Of course, many believe the team might finish badly enough to land the No. 1 pick and the chance to draft UConn guard Paige Bueckers. If you’re rooting for this scenario, remember that the WNBA draft lottery is based on a two-year combined record. Because the Wings won 22 games last year, they need to be really bad to end up with the best lottery odds. As it stands, six teams have the same or worse combined record as Dallas. Two of those—Phoenix and Seattle—will almost certainly make the playoffs, but that still leaves four others.

But let’s slow down before we photoshop Bueckers into a Wings jersey. We can’t definitively say Dallas won’t turn things around. The return of Sabally and Siegrist post-Olympics could be enough for this team to sneak into the postseason if the race for the eight-seed remains close. The Sky currently hold that spot at 6-9, 3 1/2 games ahead of Dallas. If we assume Siegrist and Sabally don’t return until after the Olympics, that would mean the Wings have nine more games to get through. If Dallas can go 3-6, it might be enough to keep it within striking distance of a playoff berth.

That’s because Sabally changes things that much. As I wrote before the season, the Wings outscored opponents by 6.04 points per 100 possessions when she was on the floor. When she was off the floor, that number plummeted to minus-4.46. In other words, with Sabally on the floor, the Wings played like a top-three team. Without her, they played like a team that would have been in a fight to get the eighth seed.

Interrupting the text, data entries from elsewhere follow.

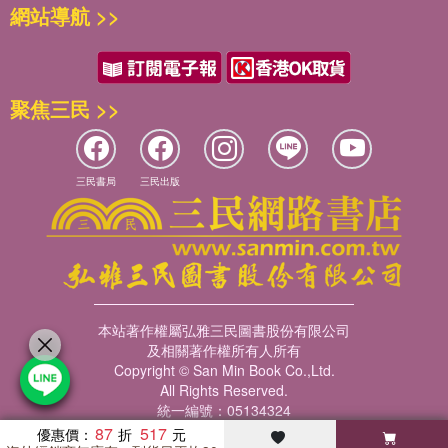
差異化源自對消費者需求的不同理解
網站導航 >>
院長心聲
2 做強汽車產業供應鏈
汽車強國需要世界級的整車和零部件強企
外資零部件企業也是中國汽車產業的重要組成部分
聚焦三民 >>
中國汽車產業供應鏈整體實力不強
零部件發展滯後于整車的三點原因
國家應給予汽車零部件企業更多支持
三民書局
三民出版
零部件企業發展不能只靠政策支持
中國汽車零部件企業的未來發展可期
做強零部件需要國家、整車企業和消費者的共同支持
院長心聲
3 產業趨勢與關鍵問題
中國新能源汽車產業的發展值得期待
本站著作權屬弘雅三民圖書股份有限公司
發展新能源汽車要重視規模效應和協同創新
及相關著作權所有人所有
海外市場和新能源汽車是自主品牌的兩大機會
Copyright © San Min Book Co.,Ltd.
新能源與智能網聯是未來汽車產業的發展方向
All Rights Reserved.
智能網聯汽車：分工協作是常態，資源重組是必然
統一編號：05134324
跨界融合、協同發展、合作共贏是未來制勝的關鍵
87
517
優惠價：
禁售燃油車必須慎之又慎，對歷史負責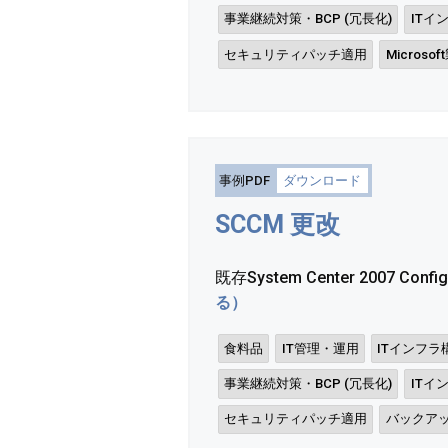
事業継続対策・BCP (冗長化)
ITイ
セキュリティパッチ適用
Microsof
事例PDF
ダウンロード
SCCM 更改
既存System Center 2007 Confi
る）
食料品
IT管理・運用
ITインフラ
事業継続対策・BCP (冗長化)
ITイ
セキュリティパッチ適用
バックア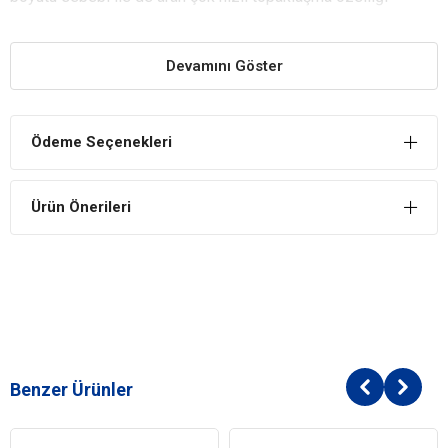
gösterir.
İçeriğindeki doğal mineraller sayesinde yüksek sıvı
çekme kabiliyetine sahiptir.
Devamını Göster
Sıvıyı hızla emerek hapseder, böylelikle koku ve bakteri
oluşumuna fırsat vermez.
Yüksek sıvı çekme kabiliyeti sayesinde oluşan ekstra
Ödeme Seçenekleri
dayanıklı topaklar sayesinde kedinizin kumu, kolayca
temizlenir ve geride kalan kumun daha temiz kalarak uzun
süreli kullanımı sağlanır.
Ürün Önerileri
Özel işlemlerden geçirilerek minimum seviyeye
indirgenen tozlanma ile anında topaklanan yüksek kaliteli
bentonit kedinizin patilerine yapışmaz ve böylelikle kum
kabının dışına dağılmaz.
Reflex Hassas Kediler için Kokusuz Süper Hızlı
Topaklanan Kedi Kumu Kullanımı
Kum kabına 7-8 cm yüksekliğinde doldurunuz.
Benzer Ürünler
Günlük olarak katı atık maddeleri ve topaklanmış kumu bir
kürek yardımıyla temizleyiniz ve kumu karıştırınız.
Eksilen kumu ilave ediniz.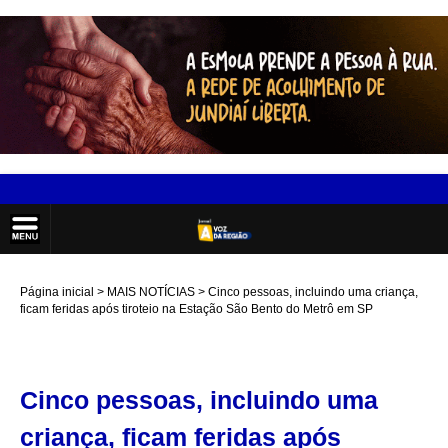
Página inicial
MAIS NOTÍCIAS
Cinco pessoas, incluindo uma criança,
ficam feridas após tiroteio na Estação São Bento do Metrô em SP
Cinco pessoas, incluindo uma
criança, ficam feridas após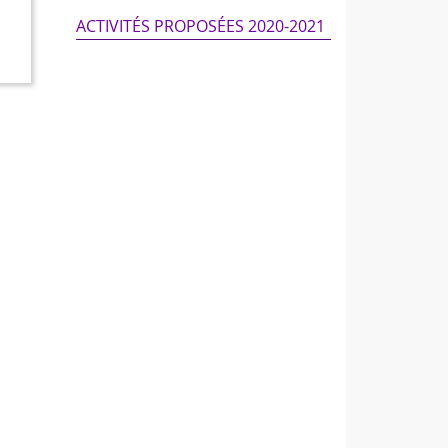
ACTIVITÉS PROPOSÉES 2020-2021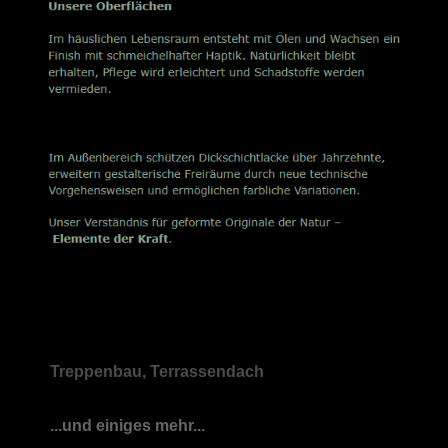
Treppenbau, Terrassendach
...und einiges mehr...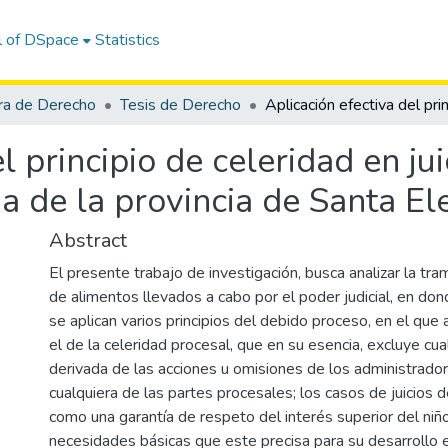
l of DSpace
Statistics
ra de Derecho
Tesis de Derecho
l principio de celeridad en ju
ia de la provincia de Santa El
Abstract
El presente trabajo de investigación, busca analizar la tram
de alimentos llevados a cabo por el poder judicial, en dond
se aplican varios principios del debido proceso, en el qu
el de la celeridad procesal, que en su esencia, excluye cual
derivada de las acciones u omisiones de los administrador
cualquiera de las partes procesales; los casos de juicios d
como una garantía de respeto del interés superior del niño
necesidades básicas que este precisa para su desarrollo e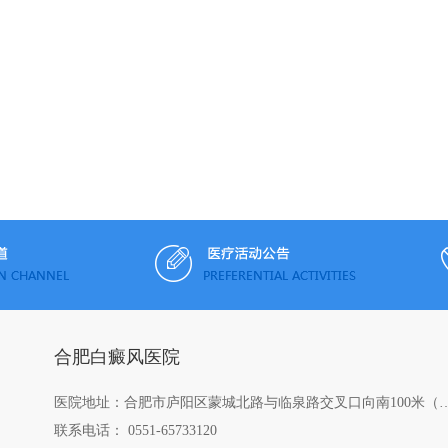
合肥白癜风医院
医院地址：合肥市庐阳区蒙城北路与临泉路交叉口向南
联系电话： 0551-65733120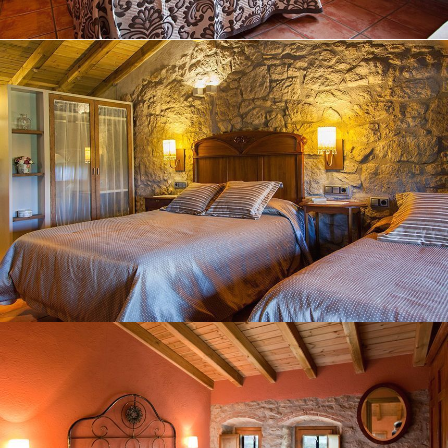
BAÑO
HABITACIÓN 3
HABITACIÓN 4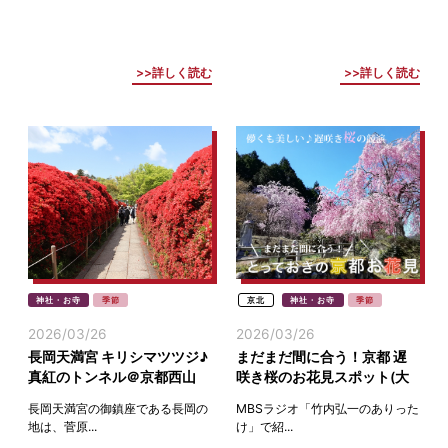
詳しく読む
詳しく読む
神社・お寺
季節
京北
神社・お寺
季節
2026/03/26
2026/03/26
長岡天満宮 キリシマツツジ♪
まだまだ間に合う！京都 遅
真紅のトンネル＠京都西山
咲き桜のお花見スポット(大
原・高雄・京北)
長岡天満宮の御鎮座である長岡の
MBSラジオ「竹内弘一のありった
地は、菅原...
け」で紹...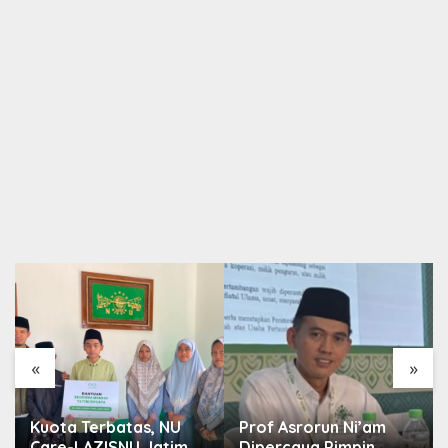
«
»
Kuota Terbatas, NU
Prof Asrorun Ni’am
Care-LAZISNU Jatim
Dipercaya Pimpin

If the battle for the eighth seed is close when we get to the final 15 games, Sabally could push the team over the top. Maybe that’s just wishful thinking, though. Because the Wings don’t look like a team that’s one player away from getting back into contention. They need a high-level floor general beside Ogunbowale and another reliable shooter off the bench to keep things running. The team also needs to think about what it wants to do in the frontcourt— Brown and Teaira McCowan can’t share the floor, which makes the injury issues feel even bigger. Should Dallas move on from one of them?

So even with Sabally back, this very much looks like a lost season. Some of it, the Wings could not have anticipated. The rest is a reminder about how a little more offseason urgency might have set this team up to weather better the many injuries that have derailed the 2024 campaign.